When fuel vapors are produced inside the fuel tank due to evaporation, they are collected inside the charcoal canister, or evaporative emission control canister. At a time determined by the engine control module, the fumes collected in the charcoal canister are purged through a valve and sent into the engine to burn as part of the air/fuel mixture. Dust and dirt from regular driving conditions can accumulate on the emission control canister, causing the purge and vent solenoids or valves to fail. It is also possible for the charcoal canister itself to crack either due to impact or harsh environmental conditions. When this happens, raw fuel or fuel vapors are lost into the environment around your vehicle, and a noticeable fuel smell can occur.

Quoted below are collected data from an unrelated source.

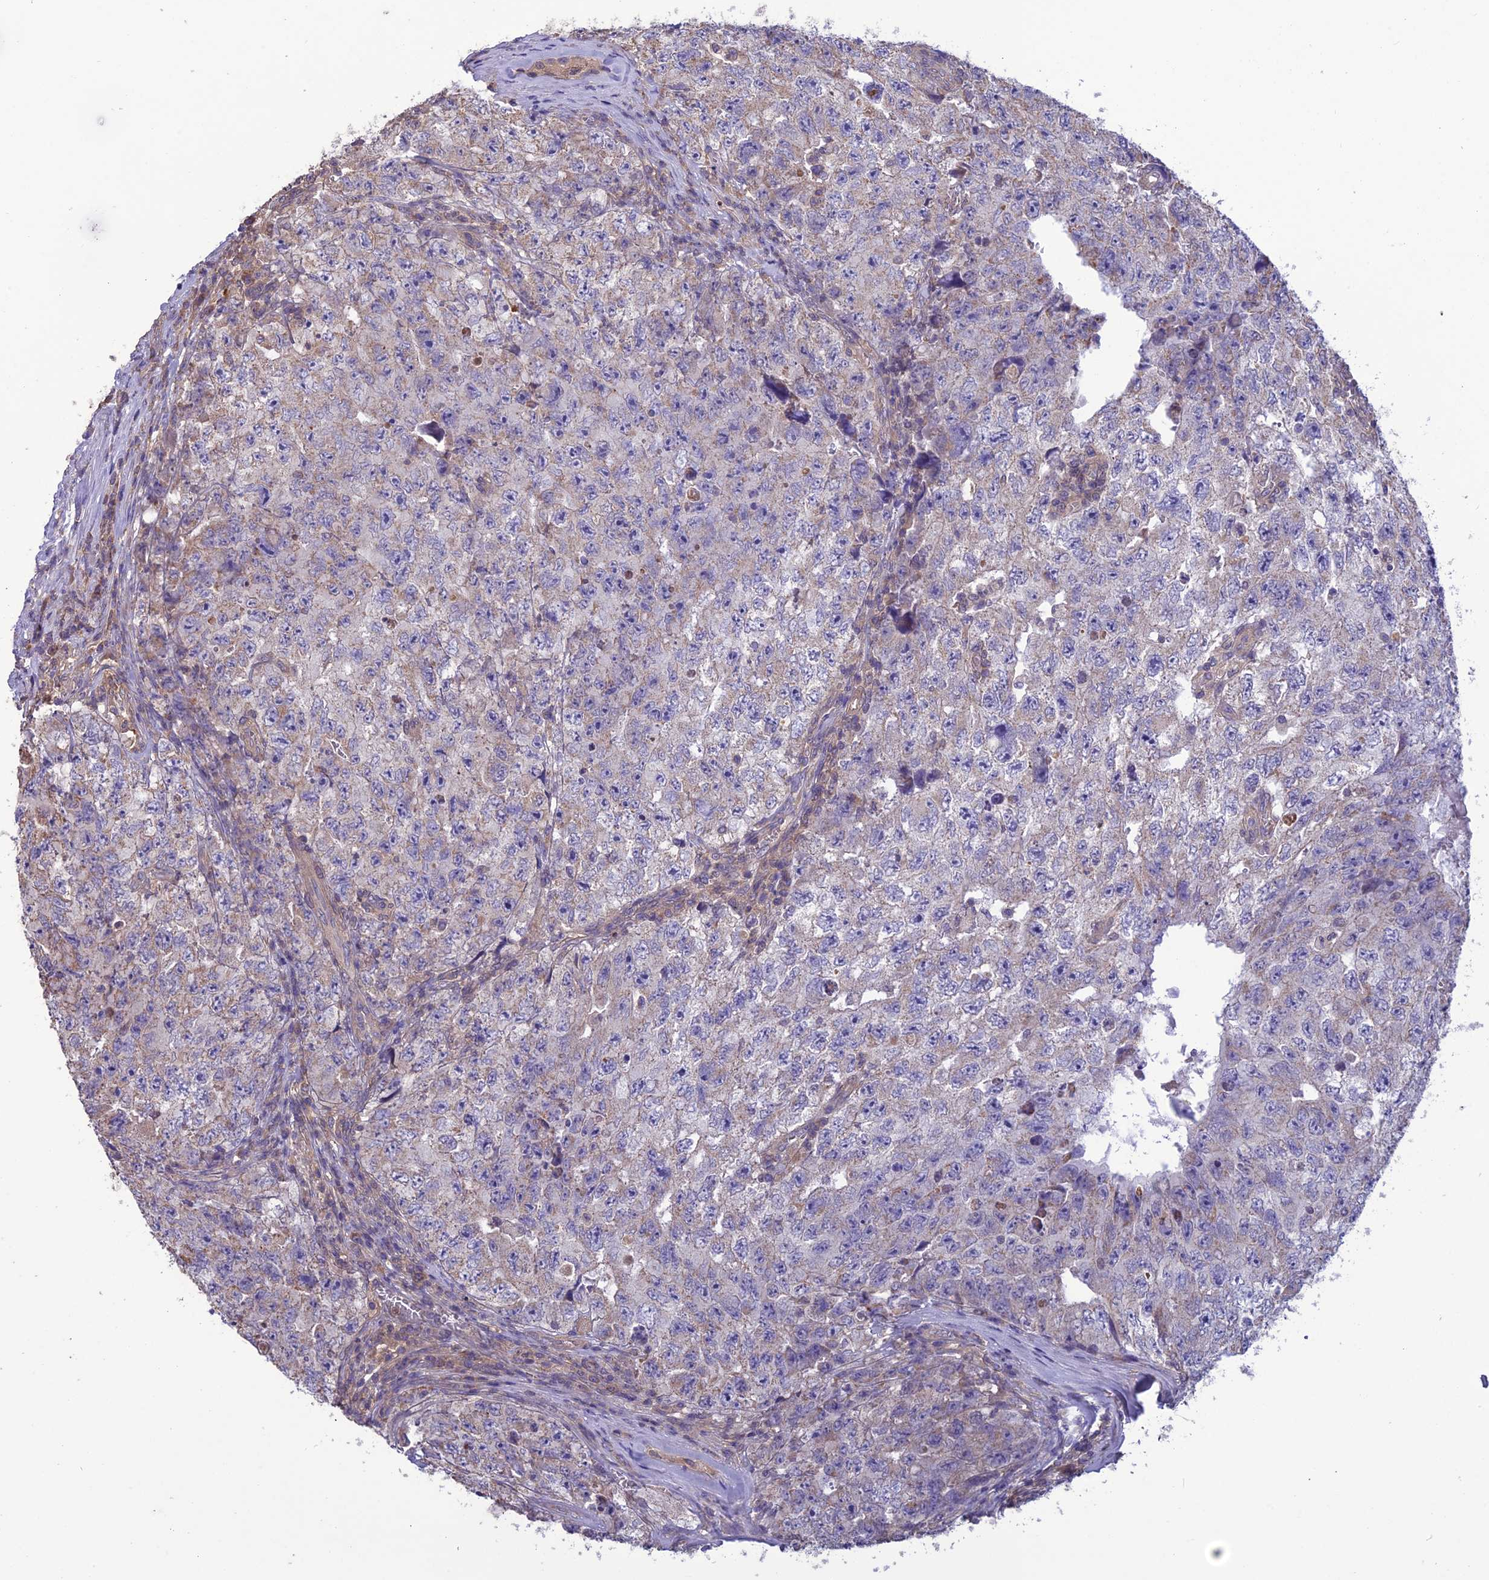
{"staining": {"intensity": "negative", "quantity": "none", "location": "none"}, "tissue": "testis cancer", "cell_type": "Tumor cells", "image_type": "cancer", "snomed": [{"axis": "morphology", "description": "Carcinoma, Embryonal, NOS"}, {"axis": "topography", "description": "Testis"}], "caption": "Immunohistochemistry (IHC) photomicrograph of neoplastic tissue: testis embryonal carcinoma stained with DAB demonstrates no significant protein staining in tumor cells. Nuclei are stained in blue.", "gene": "PSMF1", "patient": {"sex": "male", "age": 17}}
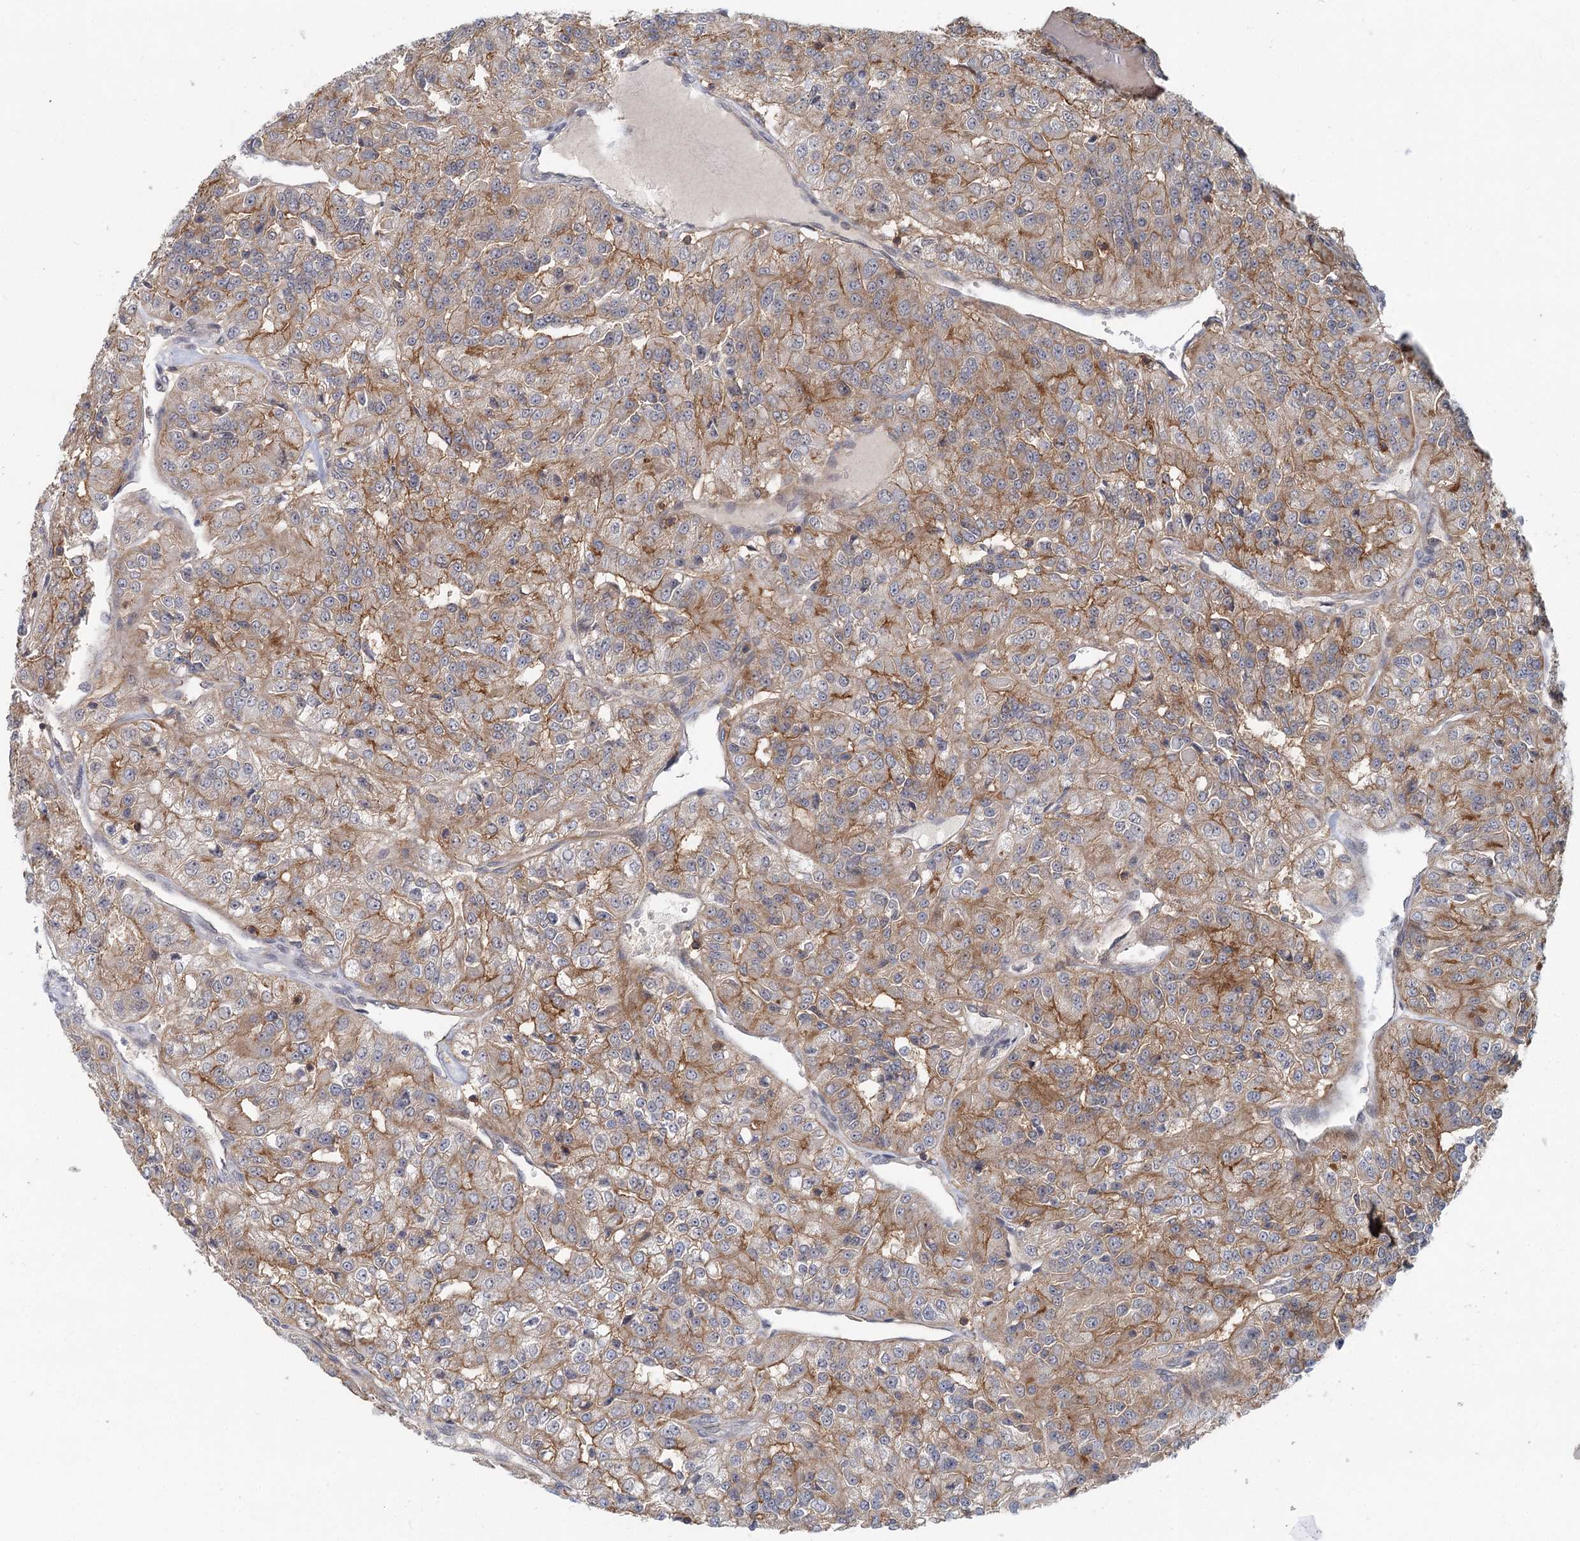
{"staining": {"intensity": "moderate", "quantity": ">75%", "location": "cytoplasmic/membranous"}, "tissue": "renal cancer", "cell_type": "Tumor cells", "image_type": "cancer", "snomed": [{"axis": "morphology", "description": "Adenocarcinoma, NOS"}, {"axis": "topography", "description": "Kidney"}], "caption": "Immunohistochemical staining of human adenocarcinoma (renal) demonstrates medium levels of moderate cytoplasmic/membranous protein staining in approximately >75% of tumor cells.", "gene": "CDC42SE2", "patient": {"sex": "female", "age": 63}}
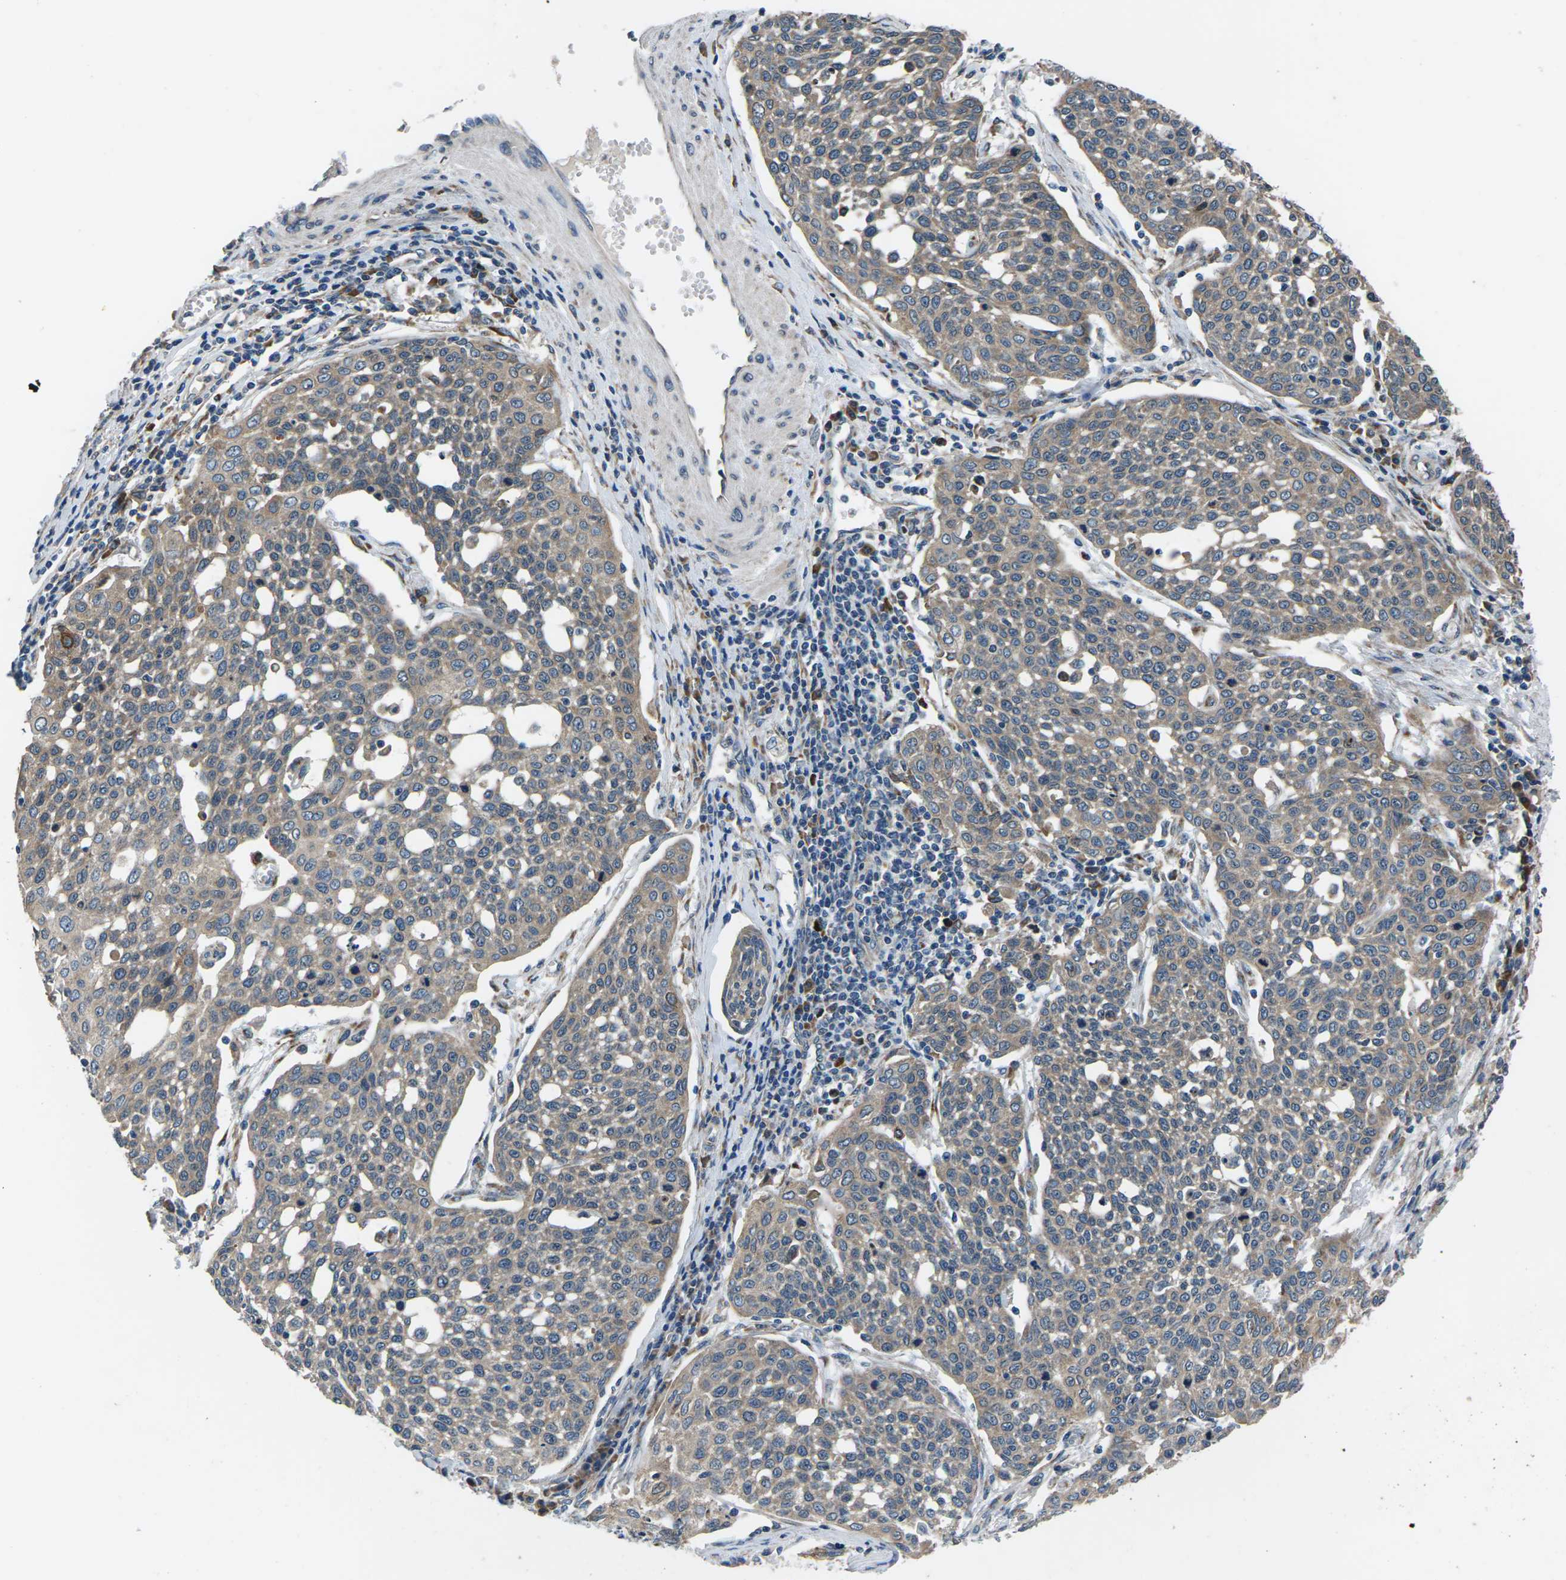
{"staining": {"intensity": "moderate", "quantity": ">75%", "location": "cytoplasmic/membranous"}, "tissue": "cervical cancer", "cell_type": "Tumor cells", "image_type": "cancer", "snomed": [{"axis": "morphology", "description": "Squamous cell carcinoma, NOS"}, {"axis": "topography", "description": "Cervix"}], "caption": "An immunohistochemistry image of neoplastic tissue is shown. Protein staining in brown labels moderate cytoplasmic/membranous positivity in squamous cell carcinoma (cervical) within tumor cells.", "gene": "GABRP", "patient": {"sex": "female", "age": 34}}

Though regular maintenance or scheduled replacement is not necessary, the charcoal canister can become clogged from moisture or contaminants in the fuel. If the charcoal canister is damaged and leaking, or if a diagnosis determines the charcoal canister or one of its components is responsible for a Check Engine light illuminating, have the evaporative emission control canister replaced by one of our expert mechanics.
If the evaporative emission control canister is not replaced when it is diagnosed, other problems with your vehicle may go undetected as the Check Engine light will illuminate for dozens of other reasons. Because fuel vapors are dangerous to inhale, and a fuel leak can cause a fire, you should replace the charcoal canister as soon as possible.